Mit der trostlosen Nullnummer zur Pause hätten die Veilchen im Nachhinein allerdings wohl leben können. Doch der FC Ingolstadt zeigte nach einer kurzen Druckphase der Veilchen (Stefan Mugosas Versuch aus zwölf Metern (52.) sollte der erste und einzige Schuss aufs gegnerische Tor in der Statistik bleiben), wie sich eine Spitzenmannschaft das Glück erzwingt.
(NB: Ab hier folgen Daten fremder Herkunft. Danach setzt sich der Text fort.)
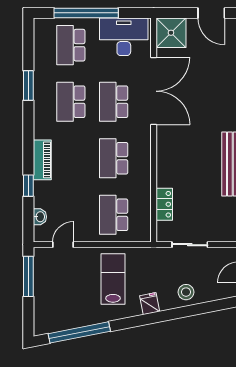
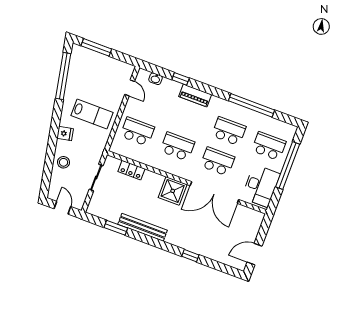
shower: (171, 33) -> (173, 191), moved
window: (28, 86) -> (251, 105), width x2.11
window: (28, 276) -> (96, 47), moved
Eine Pledl-Flanke köpfte Vladimir Rankovic vor die Füße von Lex, der am Fünfmeterraum stehend dann durch die Beine von Michael Fink und Keeper Martin Männel zum 1:0 für die Gäste traf (65.). Das 1:0 beflügelte den FCI, der beinahe das 2:0 folgen ließ. Dieses Mal behielt Martin Männel gegen Lex die Oberhand (67.). Als dann aber Morales einen Groß-Freistoß unbekümmert per Kopf ins kurze Eck beförderte, war der Drops zwölf Minuten vor dem Ende gelutscht, auch weil Mike Könnecke kurze Zeit später zentral vorm Tor zu lange zögerte (88.). Hartmanns verwandelter Foulelfmeter in der dreiminütigen Nachspielzeit sorgte sclussendlich nicht nur für den 0:3-Endstand aus Auer Sicht, sondern auch für Ernüchterung. Aus den letzten drei Spielen holten die Veilchen nur einen Punkt und warten seit 327 Minuten auf einen eigenen Treffer. Dass die Anzeigetafel ebenfalls ihren Dienst für 25 Minuten quittierte, passte zum rabenschwarzen Freitag für Lila-Weiß.